Drinking And Droning Now Illegal In Japan

Japan recently made it illegal to drink alcohol and operate a drone, or drink and drone. The country has seen a huge increase in the use of remote operated aircraft and coming with that is an increase in drunken operators. In mid-June the country’s parliament passed a law making it illegal to operate a drone while drunk with penalties of up to ¥300,000 (about $2,700) and a year in prison if convicted. The parliament also took the opportunity to place restrictions on where drones can be flown and dangerous activities with a drone.

What About The US?

Of course drones are popular here in the US as well. At Nicely Done Sites we have a few of them to use for photography projects and just to play around with. Of course we abide by all regulations when operating them, whether they be local, state or federal. So, is it legal to drink alcohol here in the US and operate a drone?

No, it isn’t.

The FAA has nipped this one in the bud, at least for commercial drone operators. By operating a drone (ie manipulating the flight controls) the operator is considered to be a crew member. FAA regulations state that no crew member may operate an aircraft within 8 hours of the consumption of alcohol or while under the influence of alcohol or drugs.

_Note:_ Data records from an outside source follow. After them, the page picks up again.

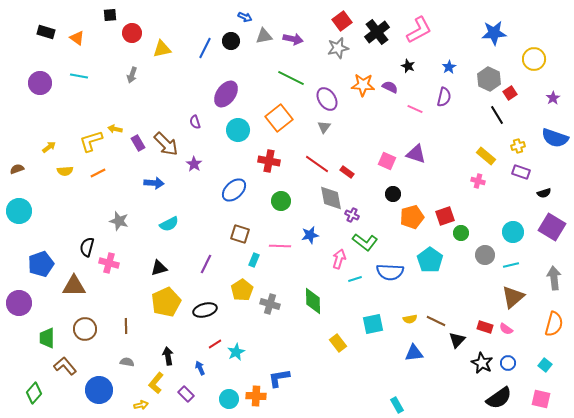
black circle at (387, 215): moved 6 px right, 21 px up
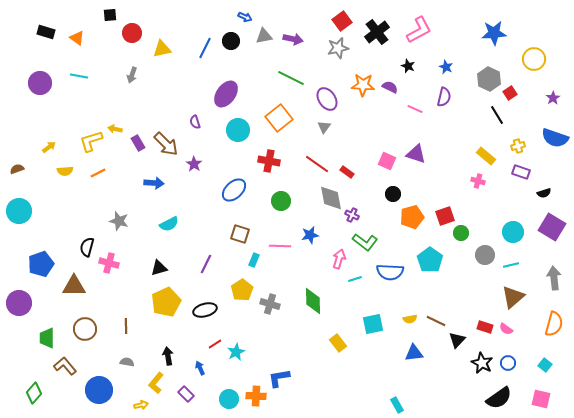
blue star at (449, 67): moved 3 px left; rotated 16 degrees counterclockwise
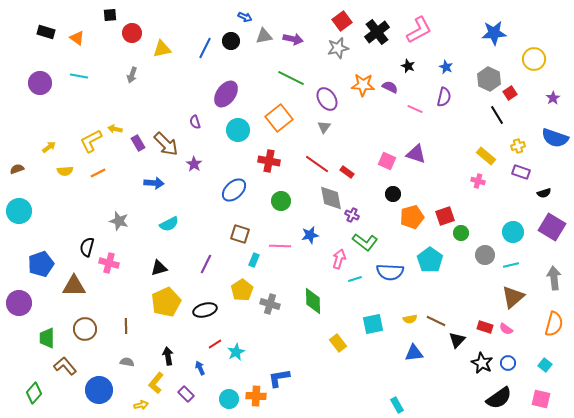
yellow L-shape at (91, 141): rotated 10 degrees counterclockwise
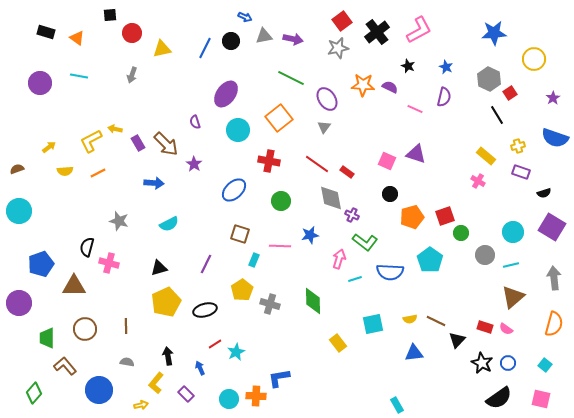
pink cross at (478, 181): rotated 16 degrees clockwise
black circle at (393, 194): moved 3 px left
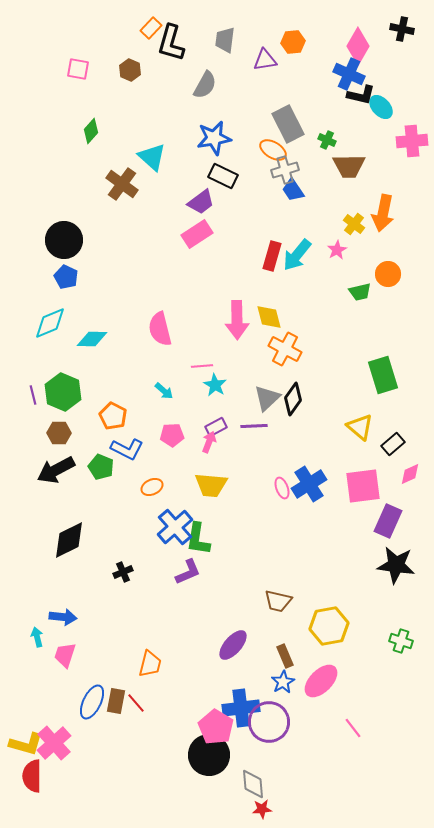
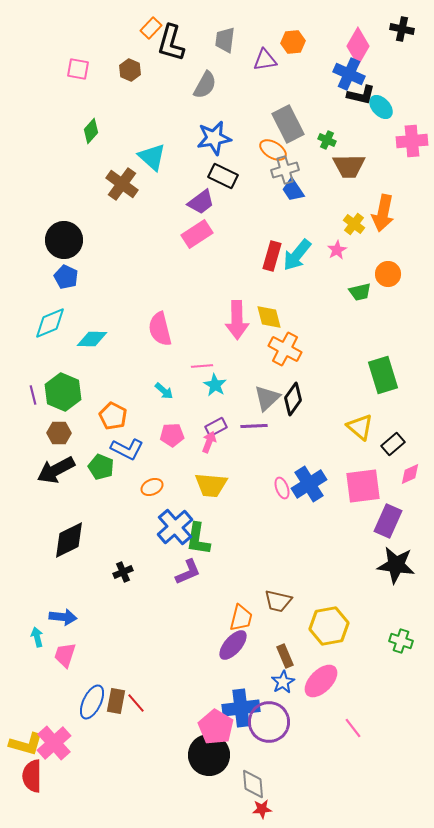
orange trapezoid at (150, 664): moved 91 px right, 46 px up
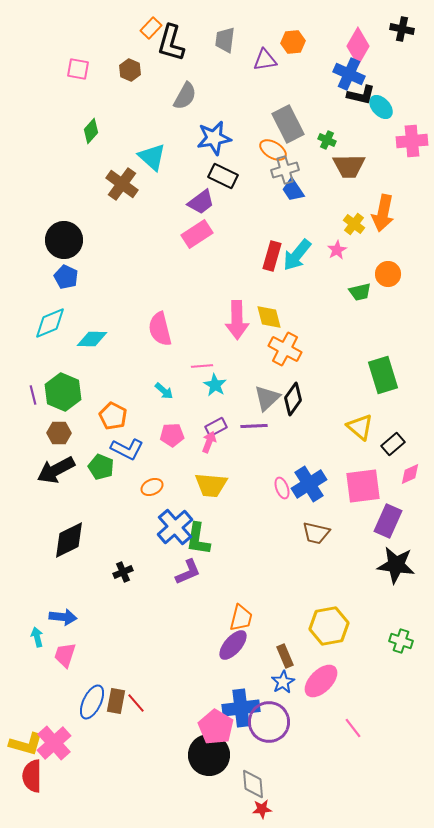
gray semicircle at (205, 85): moved 20 px left, 11 px down
brown trapezoid at (278, 601): moved 38 px right, 68 px up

But What About Recreational Drones?

But what about a recreational drone operator? Could they drink and drone? It is a bit hazier there since operating a drone under the influence of alcohol is not expressly prohibited but like with many parts of modern law there are gray areas. The main part prevents people from operating a model aircraft (i.e. a drone) in a manner that endangers the safety of the national airspace system. What penalties a person would receive would be up to the FAA Inspector.

The aircraft also is required to also be operated within community-based safety guidelines and drinking and droning is expressly prohibited by nearly all (if not all) model clubs and communities. So, while not expressly prohibited it is prohibited. In some states it is expressly prohibited so it is best to not do it.

Just like with operating a car while drunk (or texting) an operator’s reflexes are slowed. Recreational drones can flow at up to 75 mph and some racing models can exceed 100 mph. That does not give a lot of reaction time should an issue arise or since alcohol can reduce inhibitions it may lead to pushing the limits of what an operator should do. This can bring unwelcome attention to the operator and can only make the situation worse, leading to other serious criminal charges.

So when in doubt, don’t drink and drone. And don’t let your friends do it either.